International tourism contributes about 5 percent of Turkey’s GDP, and the country suffered a 69 percent drop in international tourists in 2020.

The country’s fall in tourism demand is estimated at $33 billion, the report states, leading to losses in closely linked sectors such as food, beverage, retail trade, communications and transport, which makes Turkey’s total decline in output $93 billion, about three times the initial shock. 

The decline in tourism alone contributed to a real GDP loss of about 9 percent, according to the report.

Global economy could lose over $4 trillion

The crash in international tourism could cause a loss of more than $4 trillion to global GDP for the years 2020 and 2021, according to the report.

The report says international tourism and its closely linked sectors suffered an estimated loss of $2.4 trillion in 2020 due to direct and indirect impacts of a steep drop in international tourist arrivals.

A similar loss may occur this year, the report warns, noting that the tourism sector’s recovery will largely depend on the uptake of COVID-19 vaccines globally.

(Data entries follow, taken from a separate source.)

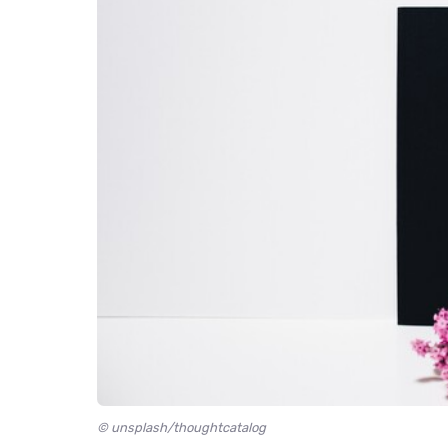
© unsplash/thoughtcatalog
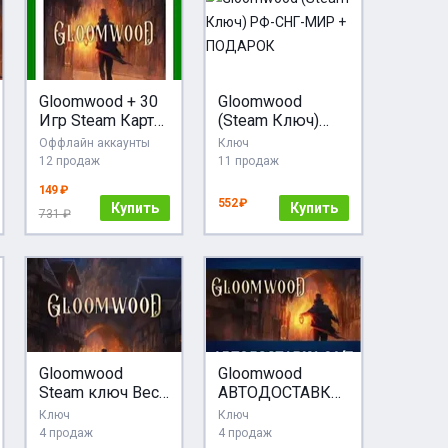
Gloomwood + 30
Gloomwood
Игр Steam Карты
(Steam Ключ)
АКЦИЯ
РФ-СНГ-МИР +
Оффлайн аккаунты
Ключ
ПОДАРОК
12 продаж
11 продаж
149 ₽
552 ₽
Купить
Купить
731 ₽
Gloomwood
Gloomwood
Steam ключ Весь
АВТОДОСТАВКА
Мир Global
Steam Россия
Ключ
Ключ
RU/CIS РФ
4 продаж
4 продаж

“The world needs a global vaccination effort that will protect workers, mitigate adverse social effects and make strategic decisions regarding tourism, taking potential structural changes into account,” UNCTAD Acting Secretary-General Isabelle Durant said.

UN World Tourism Organization (UNWTO) Secretary-General Zurab Pololikashvili said: “Tourism is a lifeline for millions, and advancing vaccination to protect communities and support tourism’s safe restart is critical to the recovery of jobs and generation of much-needed resources, especially in developing countries, many of which are highly dependent on international tourism.”

In July of last year, UNCTAD estimated that a four to 12-month standstill in international tourism would cost the global economy between $1.2 trillion and $3.3 trillion, including indirect costs.

But the losses are worse than previously expected, as even the worst-case scenario UNCTAD projected last year has turned out to be optimistic, with international travel still low more than 15 months after the pandemic started.

According to UNWTO, international tourist arrivals declined by about 1 billion or 74 percent between January and December 2020. In the first quarter of 2021, the UNWTO World Tourism Barometer points to a decline of 88 percent.